The Senate also voted for management-side attorney Crystal Carey to take over as the board's general counsel. Carey will lead the board's prosecution of unfair labor practice charges against employers and unions alike. The agency is closed amidst the government shutdown.
New leadership at the NLRB may mean change is (once again) on the horizon. The board is likely to take up some key labor relations issues for consideration when members return. These are the top five developments we'll be tracking that may impact employers with and without bargaining units when (and if) the NLRB reaches a quorum:
1. Will Cemex Bargaining Orders Survive?
The labor law landscape dramatically shifted in August 2023 when the board issued its decision in Cemex Construction Materials Pacific LLC. In Cemex, the board determined that if a union demands recognition based on support from a majority of employees, the employer must either voluntarily recognize the union or file what's called an "RM" petition (in other words, an election petition) within 14 days unless the union files its own election petition before then. If an employer commits an unfair labor practice during the campaign period, and the union enjoys majority support, the board may order the employer to bargain with the union.

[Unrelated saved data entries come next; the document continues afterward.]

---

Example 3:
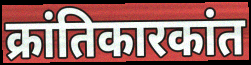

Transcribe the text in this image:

क्रांतिकारकांत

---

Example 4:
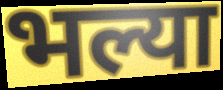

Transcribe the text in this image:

भल्या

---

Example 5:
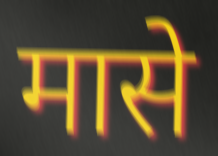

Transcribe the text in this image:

मासे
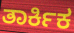
ತಾರ್ಕಿಕ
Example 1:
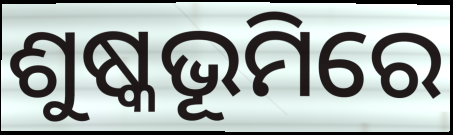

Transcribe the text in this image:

ଶୁଷ୍କଭୂମିରେ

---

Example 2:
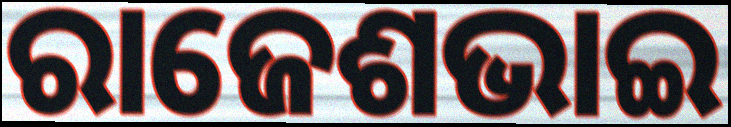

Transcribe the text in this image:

ରାଜେଶଭାଇ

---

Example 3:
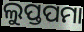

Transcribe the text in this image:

ଲୁପ୍ତପମା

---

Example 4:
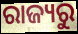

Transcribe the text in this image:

ରାଜ୍ୟରୁ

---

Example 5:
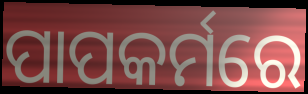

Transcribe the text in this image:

ପାପକର୍ମରେ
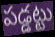
పడ్డట్టు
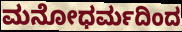
ಮನೋಧರ್ಮದಿಂದ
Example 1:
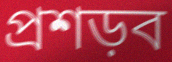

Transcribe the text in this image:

প্রশড়ব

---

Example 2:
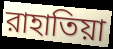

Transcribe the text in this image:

রাহাতিয়া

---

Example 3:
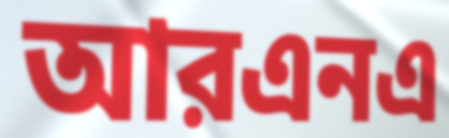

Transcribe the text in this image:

আরএনএ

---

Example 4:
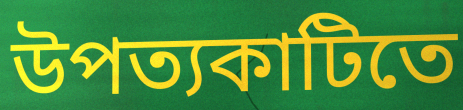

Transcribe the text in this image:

উপত্যকাটিতে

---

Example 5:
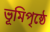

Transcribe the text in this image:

ভূমিপৃষ্ঠে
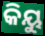
କିୟୁ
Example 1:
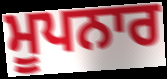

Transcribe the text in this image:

ਮੂਪਨਾਰ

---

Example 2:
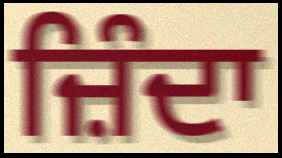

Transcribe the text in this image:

ਜ਼ਿੰਦਾ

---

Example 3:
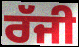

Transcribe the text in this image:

ਰੱਜੀ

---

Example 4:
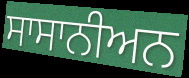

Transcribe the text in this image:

ਸਾਸਾਨੀਅਨ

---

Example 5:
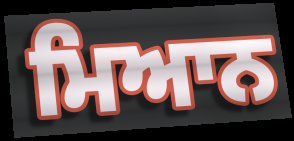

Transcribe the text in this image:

ਮਿਆਨ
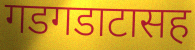
गडगडाटासह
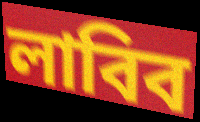
লাবিব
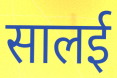
सालई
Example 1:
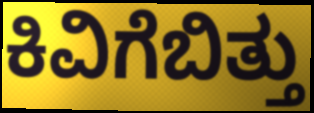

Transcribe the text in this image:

ಕಿವಿಗೆಬಿತ್ತು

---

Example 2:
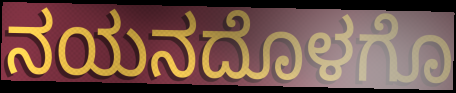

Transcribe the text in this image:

The Cemex decision has caused employers to navigate tricky, technical landmines to avoid a bargaining order. A new board may be poised to overturn the decision.
2. How Will the Board Determine Whether the Union Waived the Right to Bargain?

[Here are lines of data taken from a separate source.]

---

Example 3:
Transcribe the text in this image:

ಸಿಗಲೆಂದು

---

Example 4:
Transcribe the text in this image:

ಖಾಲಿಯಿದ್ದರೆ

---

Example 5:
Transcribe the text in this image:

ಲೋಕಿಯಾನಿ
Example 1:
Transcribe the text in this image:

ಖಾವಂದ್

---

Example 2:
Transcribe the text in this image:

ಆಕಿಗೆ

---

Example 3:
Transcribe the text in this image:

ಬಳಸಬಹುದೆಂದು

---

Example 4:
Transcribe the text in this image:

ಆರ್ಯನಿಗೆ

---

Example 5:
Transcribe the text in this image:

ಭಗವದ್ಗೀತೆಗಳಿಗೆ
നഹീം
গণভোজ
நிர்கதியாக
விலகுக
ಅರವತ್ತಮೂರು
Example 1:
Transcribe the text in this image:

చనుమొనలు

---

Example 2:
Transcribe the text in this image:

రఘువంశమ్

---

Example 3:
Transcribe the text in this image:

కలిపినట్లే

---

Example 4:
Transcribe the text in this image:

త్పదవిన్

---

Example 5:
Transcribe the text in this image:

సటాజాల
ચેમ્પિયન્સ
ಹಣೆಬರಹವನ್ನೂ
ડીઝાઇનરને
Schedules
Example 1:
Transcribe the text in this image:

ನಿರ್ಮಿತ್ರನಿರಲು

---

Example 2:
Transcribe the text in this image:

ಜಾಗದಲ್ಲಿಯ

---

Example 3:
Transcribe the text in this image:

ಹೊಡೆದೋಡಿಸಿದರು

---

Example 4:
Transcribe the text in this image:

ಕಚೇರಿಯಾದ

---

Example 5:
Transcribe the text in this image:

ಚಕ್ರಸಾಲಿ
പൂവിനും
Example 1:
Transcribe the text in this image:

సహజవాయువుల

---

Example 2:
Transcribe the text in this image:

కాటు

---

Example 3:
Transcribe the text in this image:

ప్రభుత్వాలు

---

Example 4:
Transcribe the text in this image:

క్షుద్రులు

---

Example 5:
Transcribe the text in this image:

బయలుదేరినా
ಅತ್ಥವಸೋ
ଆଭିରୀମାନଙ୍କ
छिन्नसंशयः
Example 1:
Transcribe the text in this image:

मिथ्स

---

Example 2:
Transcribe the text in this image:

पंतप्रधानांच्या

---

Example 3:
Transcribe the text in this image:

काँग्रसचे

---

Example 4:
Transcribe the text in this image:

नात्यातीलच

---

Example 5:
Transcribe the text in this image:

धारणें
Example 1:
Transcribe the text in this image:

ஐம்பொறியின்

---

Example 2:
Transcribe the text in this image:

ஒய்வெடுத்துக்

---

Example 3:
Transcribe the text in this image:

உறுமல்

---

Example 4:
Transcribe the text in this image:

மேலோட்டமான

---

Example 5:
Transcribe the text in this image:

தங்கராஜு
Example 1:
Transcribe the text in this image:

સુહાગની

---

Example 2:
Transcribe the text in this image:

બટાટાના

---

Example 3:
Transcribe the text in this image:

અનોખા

In 2019, the board in MV Transportation, Inc. changed decades-old law and adopted the "contract coverage" test to determine whether a union waived its right to bargain over certain management decisions. Under MV Transportation, the employer did not have to bargain with the union over management decisions that came "'within the compass or scope' of contract language granting the [employer] the right to" implement certain changes. The board changed course in its 2024 Endurance Environmental Solutions, LLC decision overruling MV Transportation and finding that it will require the union's waiver to be "clear and unmistakable." This standard imposes hardships on employers attempting to make management decisions pursuant to, for example, a management rights clause. We anticipate a new board may take another look at this decision.
3. Could Employers Re-Write Their Personnel Policies?
Employers everywhere took on intensive handbook reviews following the board's decision in Stericycle Inc. In Stericycle, the board announced a revised standard used to evaluate employer policies and rules. The board now evaluates employer policies and rules from the employee's view. If employees could "reasonably interpret" the rule to have a chilling effect on their Section 7 rights (including the right to engage or refrain from protected concerted and/or union activities), then the rule will be presumptively unlawful. If found unlawful, the employer has the chance to rebut the presumption by demonstrating that the rule advances a legitimate and substantial business interest, and the employer is unable to advance that interest with a more narrowly tailored rule.
Workplace civility, confidentiality and social media rules are just a few of the many policies impacted and sometimes found unlawful pursuant to Stericycle. The board may be poised to re-evaluate given the high burden this standard places on employers.
4. Will Certain Employee Misconduct Remain Protected?
If you once believed that heated outbursts and flagrant behavior had no role in the modern workplace, think again. Lion Elastomers caused a flurry of confusion and frustration for employers. In Lion Elastomers, the board reinstituted three "setting-specific" standards used to evaluate proven misconduct in the course of engaging in protected activity. In doing so, the board explained that certain "misconduct" is protected under Section 7, but other misconduct may lose protection if the employee crosses a — very thick — line. For example, physical violence will lose protection of the Act, but calling a supervisor choice and vulgar names in the course of making a workplace complaint may retain protection.
This decision has created immense conflict with federal discrimination and harassment laws. Employers are sometimes forced to choose between allowing an employee to engage in what may normally be considered offensive behavior and protecting other employees or supervisors who allege they have been harassed. It remains to be seen if this confusion will be resolved.
5. Will Employers be Able to Host Mandatory Meetings?
Last year, the board overturned longstanding precedent in Babcock & Wilcox Co. (decided in 1948) allowing employers to mandate employee attendance at meetings during which the employer planned to discuss its views on unionization. Now, employers may still hold these meetings, but the meeting must be voluntary and the employer must give assurances against reprisal in advance of the meeting. Many employers argue that this shift violates their right to lawfully express their views, arguments, and opinions under Section 8(c) of the Act. Whether the board will ultimately agree and turn the tides has yet to be seen.
Banning what the NLRB dubs as "captive audience" meetings is nothing new. Somestateshave passed their own bans on mandatory meetings to discuss unionization and political views.